Accessibility, in all its meanings, is important to me, so I want to take the time to make the site work for everybody, on any kind of device. Doing that right is a lot of work that sometimes gets short shrift in the crush of deadlines. But here the only boss is me, so I get the time to build the site the best way I know how.
If you're curious about how I've put the site together the code is available at Github.
I want to brush up my writing skills. I used to write almost every day, both for school assignments and for fun. Level reviews and the ancillary creative bits for the Nest and the Academy gave me regular opportunity to stretch those muscles, and without that kind of outlet those skills have lost their edge. I do more speaking in public than I do writing nowadays, and while that's definitely an enjoyable form of storytelling I'm feeling the pull to get my chops back. Writing this one post I can feel myself struggling to organize my thoughts, form a cohesive through-line for the content, flow from one idea to the next.

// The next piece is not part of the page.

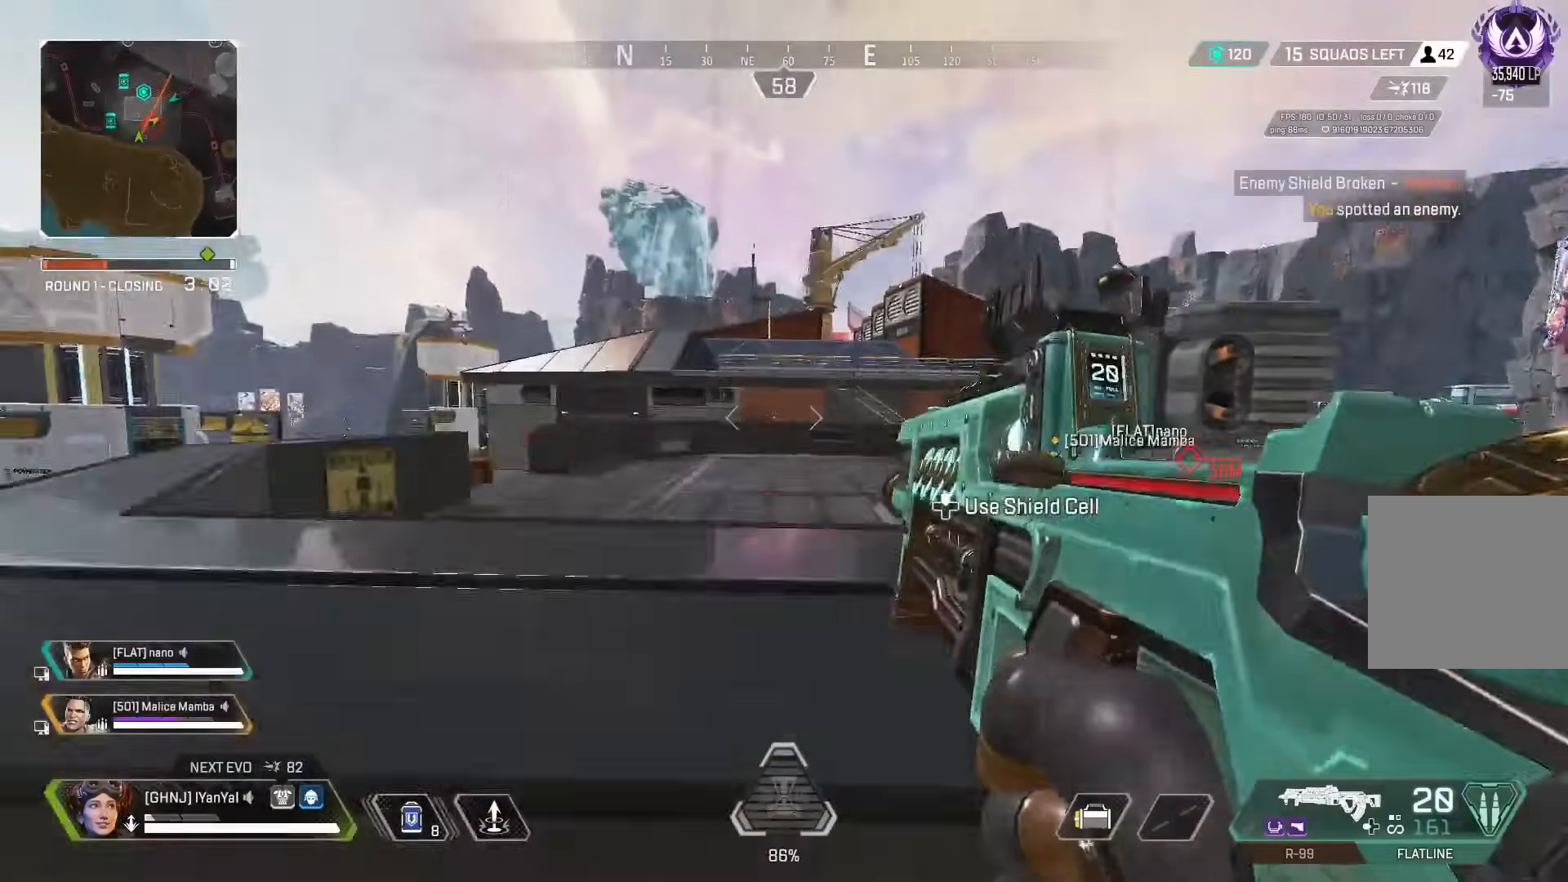
Gameplay with a controller (Xbox layout); each line is a JSON object with the inputs held at the frame after it (dt_ms = milliseconds from this image to that frame). "button_events" lists button changes between this image and that frame as [ms after this image, input, new state], when the widget could be followed in between (sticks are given only as held states).
{"dt_ms": 500, "buttons": [], "left_stick": "up-right", "right_stick": "right", "button_events": []}
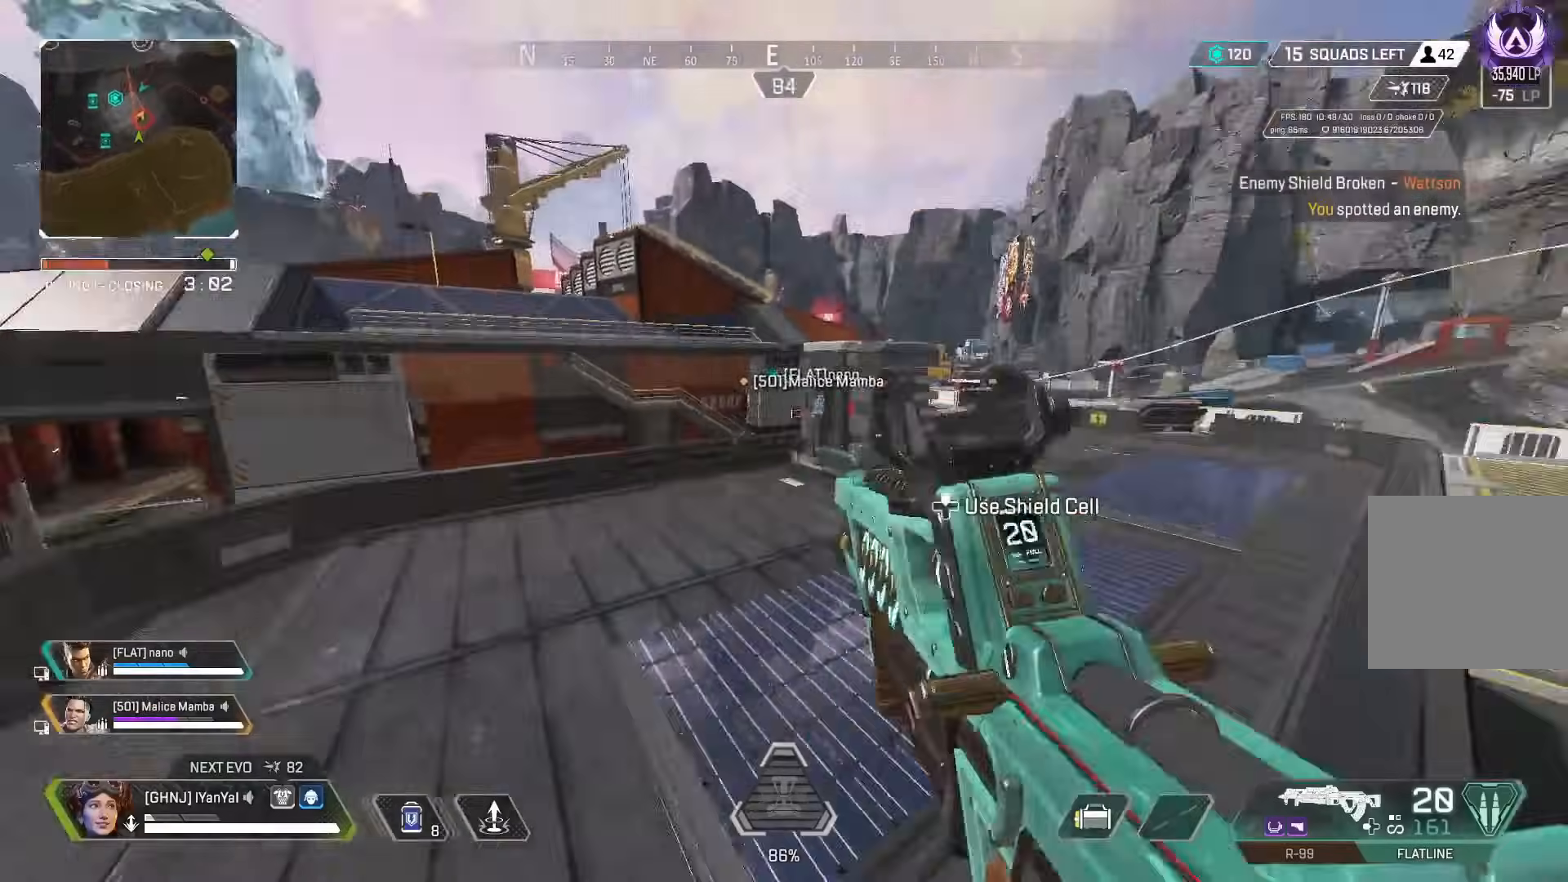
{"dt_ms": 500, "buttons": [], "left_stick": "down-right", "right_stick": "center", "button_events": [[17, "B", "down"], [100, "B", "up"], [317, "A", "down"], [367, "B", "down"], [417, "B", "up"], [467, "A", "up"]]}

Just as with the programming end of things, the prose in my reviews from long ago leaves something to be desired when I read it now. There's a challenge waiting for me in finding new and interesting ways to rephrase the same critiques over and over again, and these blog posts that lack an obvious focus like a mission review are going to be an entirely different beast to tackle. But those are the kinds of hurdles I'm looking foward to clearing (or, more likely, stumbling over, picking myself up, and then trying to do better on the next one).
I want to preserve a bit of history. The Dark Forces online community from 1995-97 was really special and I find it sad that like a lot of old websites so much of it has disappeared. It's clear from many of the retrospectives that have been written in recent years that lots of people have fond memories of Dark Forces and its sequels, though I'm saddened to see barely a mention of the mission authors that extended that narrative before Kyle Katarn ever picked up a lightsaber. These missions were fan fiction writ out in 2.5 dimensions and I loved it.
Instead of leaving the Nest as a hidden relic in the Internet Archive or a mirror site on DF-21 I want to rebuild my piece of that community, celebrate the parts that were important to me. I've got over a hundred new-to-me missions to play and reviews to write. My completionist streak won't let me leave it that way.
This endeavor is clearly an anxiety-fueled attempt to reclaim a part of my past when things were a little clearer, and I had control over a project that felt at least a little bit important to myself and others. No illusions there. But if I can channel that anxiety into something creative and constructive that teaches me some stuff leaves a little corner of the web better than it was, that's a win.